## What is required
For this listing, reproduce the line with "hfov_deg: 2.7", the line with "vfov_deg: 38.6", and the lines between, exactly as they stand. Leave out pictures and all other lines.
Records to process START
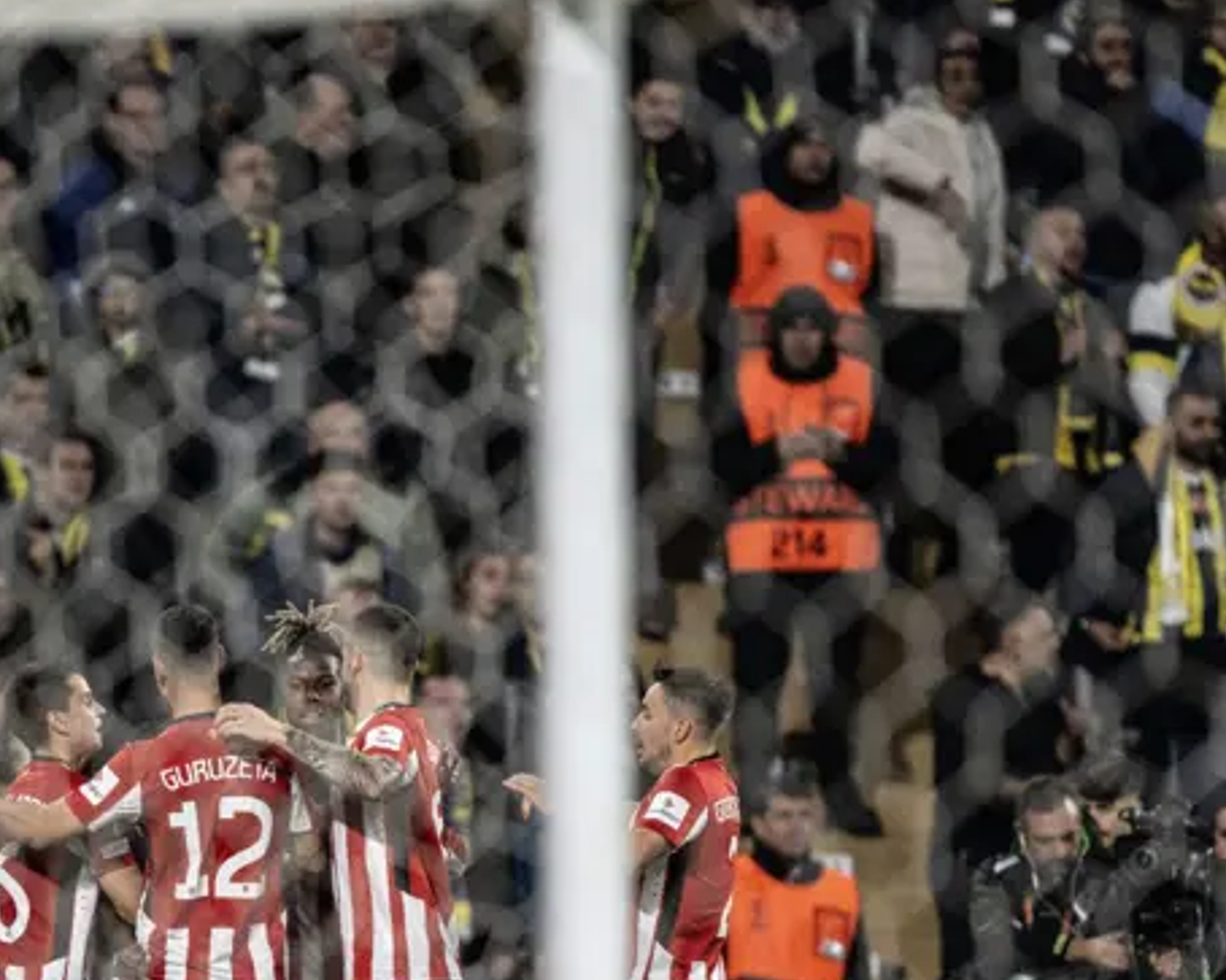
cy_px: 710
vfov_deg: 2.1
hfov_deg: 2.7
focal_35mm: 727
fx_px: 26373
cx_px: 232
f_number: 2.8
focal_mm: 400
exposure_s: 1/1250
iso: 1250
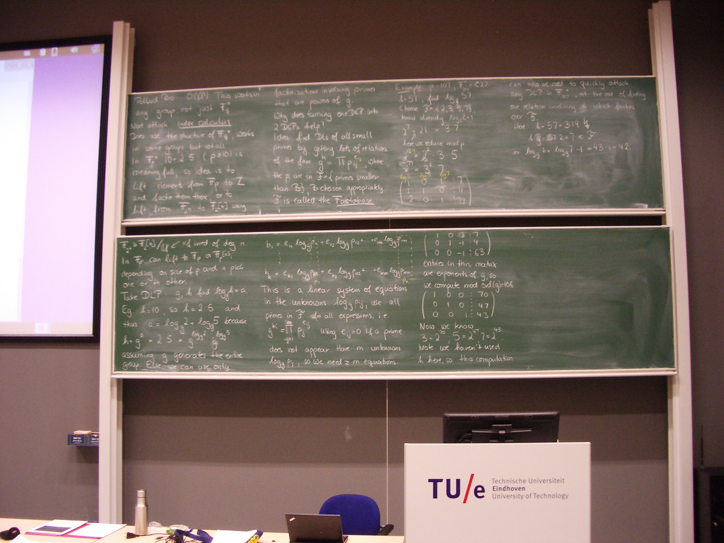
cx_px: 362
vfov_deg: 40.7
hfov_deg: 52.6
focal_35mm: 35
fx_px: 732
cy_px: 272
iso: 200
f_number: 2.6
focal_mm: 5.8
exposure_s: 1/13
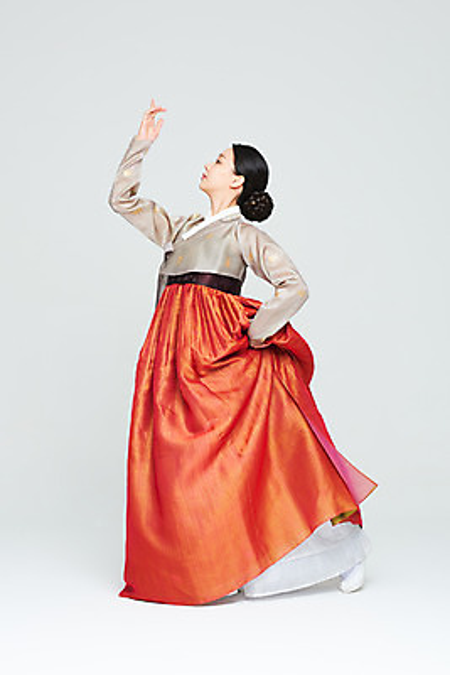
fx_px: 1592
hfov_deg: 16.1
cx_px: 225
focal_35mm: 85
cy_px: 338
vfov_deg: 23.9
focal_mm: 85
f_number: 11
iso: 100
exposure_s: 1/125
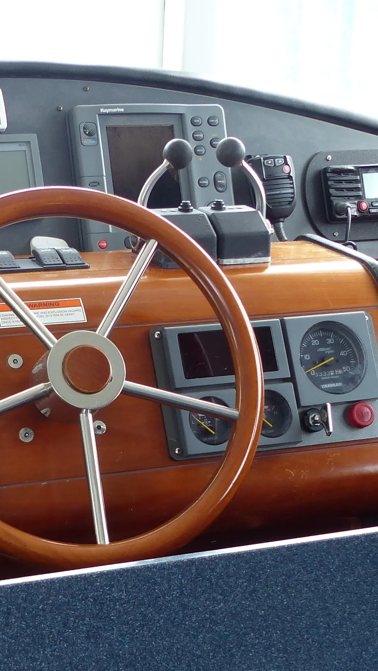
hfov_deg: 16.1
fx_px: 1336
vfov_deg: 28.0
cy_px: 458
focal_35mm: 75
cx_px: 154
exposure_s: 1/60
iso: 100
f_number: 2.8
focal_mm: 5.4
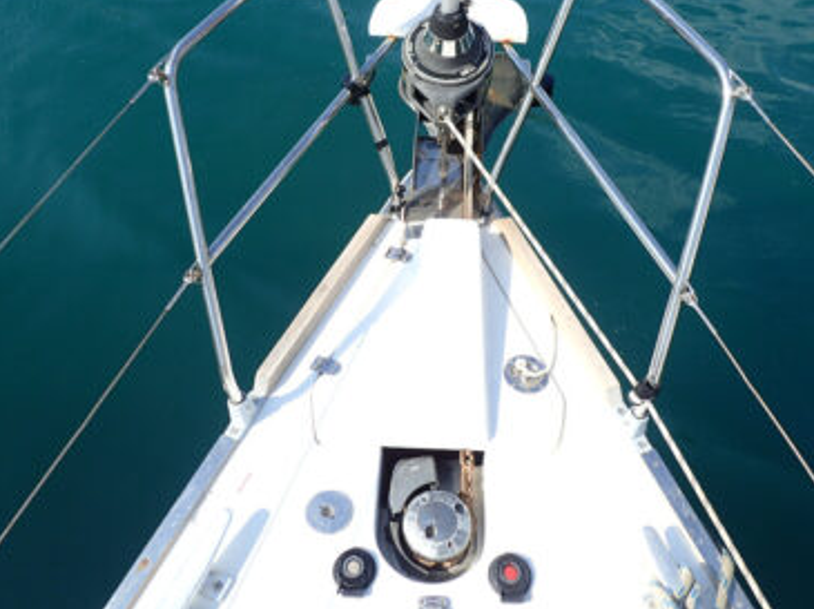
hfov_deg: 56.9
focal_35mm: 32
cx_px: 409
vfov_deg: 43.7
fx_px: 752
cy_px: 221
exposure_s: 1/160
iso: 100
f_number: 8
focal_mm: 4.5
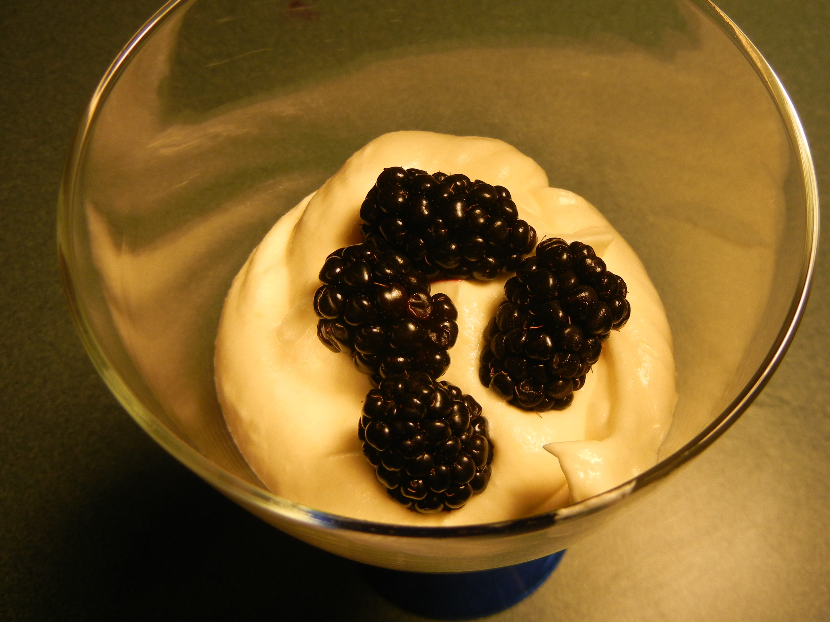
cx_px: 479
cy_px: 282
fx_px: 887
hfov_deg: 50.0
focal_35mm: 37
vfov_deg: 38.6
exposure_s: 1/76
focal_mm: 5.4
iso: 160
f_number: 3.5
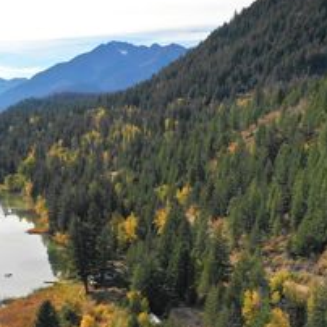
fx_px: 631
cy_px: 245
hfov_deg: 28.1
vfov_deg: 28.6
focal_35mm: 59
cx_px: 39
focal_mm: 10.26
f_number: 3.5
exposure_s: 1/400
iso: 100
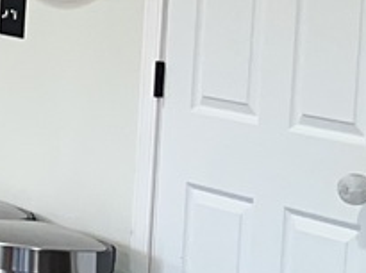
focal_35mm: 183
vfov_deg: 8.0
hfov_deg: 8.3
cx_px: -880
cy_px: -80
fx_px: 1931
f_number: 1.6
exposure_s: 1/26
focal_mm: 5.1
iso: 64
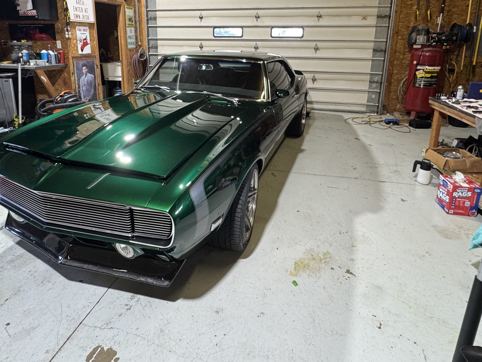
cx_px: 228
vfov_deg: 59.2
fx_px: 306
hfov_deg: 76.3
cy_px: 111
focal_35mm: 22
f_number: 2.2
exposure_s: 1/50
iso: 200
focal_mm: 2.22
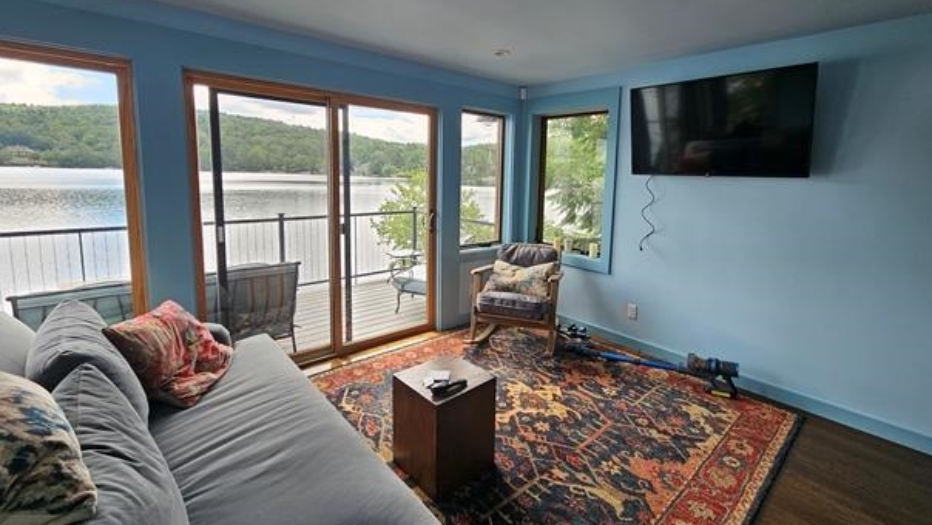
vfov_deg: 69.9
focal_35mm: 15
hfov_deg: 102.9
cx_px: 492
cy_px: 213
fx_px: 371
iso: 50
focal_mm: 2.2
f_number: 2.2
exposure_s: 1/182
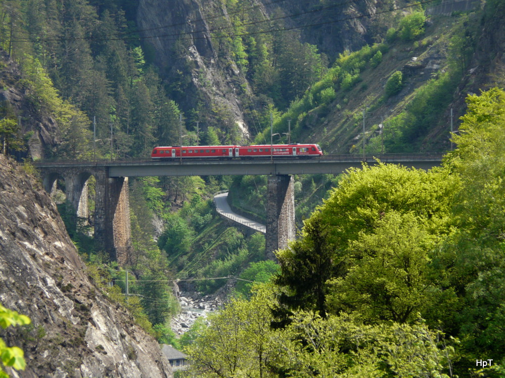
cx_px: 252
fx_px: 4435
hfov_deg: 6.5
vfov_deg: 4.9
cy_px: 189
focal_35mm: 304
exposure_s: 1/250
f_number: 4
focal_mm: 49.9
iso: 100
Records to process END
## Output for this task
hfov_deg: 2.7
focal_35mm: 727
fx_px: 26373
cx_px: 232
f_number: 2.8
focal_mm: 400
exposure_s: 1/1250
iso: 1250
cx_px: 362
vfov_deg: 40.7
hfov_deg: 52.6
focal_35mm: 35
fx_px: 732
cy_px: 272
iso: 200
f_number: 2.6
focal_mm: 5.8
exposure_s: 1/13
fx_px: 1592
hfov_deg: 16.1
cx_px: 225
focal_35mm: 85
cy_px: 338
vfov_deg: 23.9
focal_mm: 85
f_number: 11
iso: 100
exposure_s: 1/125
hfov_deg: 16.1
fx_px: 1336
vfov_deg: 28.0
cy_px: 458
focal_35mm: 75
cx_px: 154
exposure_s: 1/60
iso: 100
f_number: 2.8
focal_mm: 5.4
hfov_deg: 56.9
focal_35mm: 32
cx_px: 409
vfov_deg: 43.7
fx_px: 752
cy_px: 221
exposure_s: 1/160
iso: 100
f_number: 8
focal_mm: 4.5
cx_px: 479
cy_px: 282
fx_px: 887
hfov_deg: 50.0
focal_35mm: 37
vfov_deg: 38.6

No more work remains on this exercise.